Ils concluent en agitant la menace d’une prise de pouvoir par l’armée, 60 ans jour pour jour après la tentative du putsch des généraux de l’armée française à Alger, le 21 avril 1961 :
« Nous sommes disposés à soutenir les politiques qui prendront en considération la sauvegarde de la nation. Par contre, si rien n’est entrepris, le laxisme continuera à se répandre inexorablement dans la société, provoquant au final une explosion et l’intervention de nos camarades d’active dans une mission périlleuse de protection de nos valeurs civilisationnelles ».
Sur Place d’armes, le site où la tribune est également publiée, les généraux signataires expriment leur nostalgie de l’Algérie française.
Sans surprise, les auteurs et signataires sont des proches du Rassemblement national ou d’autres formations de l’ultra-droite. Ainsi en est-il de Antoine Martinez, prétendant à l’élection présidentielle de 2022 et qui se proclame la voix « des français de souche », ou encore Christian Piquemal qui en 2016 s’était fait connaître pour avoir manifesté contre l’immigration aux côtés de la branche française du mouvement islamophobe allemand Pegida, à Calais. On peut citer aussi François Gaubert, conseiller régional Occitanie élu en 2015 sur la liste de Louis Aliot, actuel maire de Perpignan, membre de l’exécutif du RN.
Les liens de l’armée française avec l’extrême droite ne sont pas surprenants. D’ailleurs, en mars dernier, une cinquantaine de nouveaux cas de militaires néonazis dont la plupart appartiennent à la Légion Étrangère, corps d’élite de l’armée française créée en 1831 en pleine guerre coloniale en Algérie, avaient été identifiés.
Marine Le Pen, candidate d’extrême-droite « dédiabolisée » par les médias, s’est empressée de réagir, suivant un plan de communication probablement concerté avec le magazine Valeurs Actuelles. Elle explique dans un texte faussement compatissant, souscrire aux analyses des généraux et partager leur « affliction, comme citoyenne et comme femme politique ». « Messieurs les généraux, rejoignez-moi dans la bataille pour la France », a-t-elle lancé.

__Matériel fourni__:

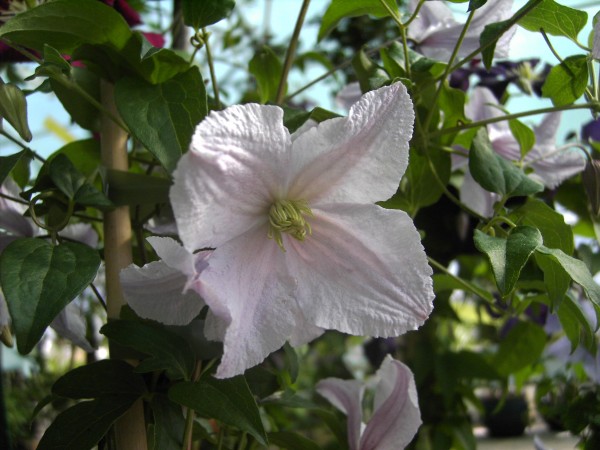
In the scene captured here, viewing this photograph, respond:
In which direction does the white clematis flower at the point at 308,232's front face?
toward the camera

__À compléter__:
1 > D'après les généraux cités dans l'extrait sur la tribune des généraux, qu'est-ce qui conduirait à l'intervention de leurs camarades d'active ? Répondez en une à trois phrases.
2 > Indiquez si chacune des affirmations suivantes concorde avec l'extrait sur la tribune des généraux. Répondez par oui ou par non, en citant les mots décisifs de l'extrait.
(a) La tribune est aussi publiée sur le site Place d'armes.
(b) François Gaubert a été élu conseiller régional Occitanie en 2016.
(c) La Légion Étrangère a été créée en 1831.
3 > Poursuivez la rédaction de l'extrait sur la tribune des généraux à partir de sa dernière phrase.

__Réponses attendues__:
1 > Si rien n'est entrepris, le laxisme continuera à se répandre inexorablement dans la société et provoquera au final une explosion. Cette explosion entraînerait l'intervention des camarades d'active dans une mission périlleuse de protection des valeurs civilisationnelles.

2 >
(a) Oui : « Sur Place d’armes, le site où la tribune est également publiée ».
(b) Non : « conseiller régional Occitanie élu en 2015 sur la liste de Louis Aliot ».
(c) Oui : « créée en 1831 en pleine guerre coloniale en Algérie ».

3 >
L’extrême droite : de gré ou de force
Notre voisin espagnol a fait la même expérience il y a quelques mois. C’était en novembre 2020 quand 73 commandants de l’armée de la XXIIIe promotion de l’Académie militaire générale (AGM) se sont adressés au roi dans une lettre ouverte du même acabit que la tribune des généraux en France.
Les commandants, nostalgiques de l’époque franquiste, assurent que l’Espagne « connaît une situation de détérioration » dans laquelle « la cohésion nationale court de sérieux risques ». Ils accusent le gouvernement « social-communiste, soutenu par les indépendantistes, de participer à la décomposition de l’unité nationale ». Ils montrent leur soutien et leur loyauté au roi « dans ces moments difficiles pour la patrie ».
Parmi les signataires, un lieutenant général, deux généraux de division, quatre généraux de brigade et 66 colonels. Des soldats entrés à l’académie en 1964 et âgés de plus de 70 ans. Aujourd’hui à la retraite, ils ont le droit de s’exprimer. Sauf qu’ils ont signé en tant que soldats, pas en tant que citoyens. La lettre est donc adressée à dessein au roi, constitutionnellement capitaine général des armées, par l’intermédiaire du chef de la maison royale, Jaime Alfonsin.
Le Forum Milice et Démocratie (FMD), héritier de la défunte Union Démocratique Militaire (UMD) persécutée par la dictature, a critiqué le fait que ces commandants prétendent représenter le corps militaire dans son ensemble. Le Chef d’Etat major de l’armée française a, au bout de 5 jours, exprimé les mêmes regrets et exigé des sanctions.
La stratégie de la violence armée
Il n’y aucun doute possible sur la stratégie mise en œuvre aussi en Espagne qu’en France : abusant de l’apparat militaire, des militants proches de l’extrême-droite (Vox en Espagne et Rassemblement national en France), cherchent à effrayer la population.
Ils instrumentalisent l’armée et tentent de l’identifier à une formation politique, une candidate à la prise de pouvoir. En France, Marine Le Pen, en Espagne, Rocio Monasterio, candidate Vox aux élections régionales à Madrid.
Rappelons que l’extrême droite a tenté récemment une prise de pouvoir par la violence aux Etats-Unis !
En avril 2020 une première fois, avec des dizaines de manifestants armés qui étaient entrés dans le Capitole de l’Etat du Michigan, pour exiger l’assouplissement du confinement. Une action militante menée par la base ultra-réactionnaire de Donald Trump, qui avait tweeté son soutien à ces manifestations.
Et surtout le 6 janvier 2021, quand des milliers d’émeutiers sont entrés dans le Capitole à Washington, pour tenter de bloquer la certification des résultats du vote et la victoire de Joe Biden. Une tentative de coup d’Etat finalement échouée mais qui rappelle la nature profonde de l’extrême-droite : le culte de la violence armée, la provocation à la guerre civile, et la haine viscérale de la démocratie.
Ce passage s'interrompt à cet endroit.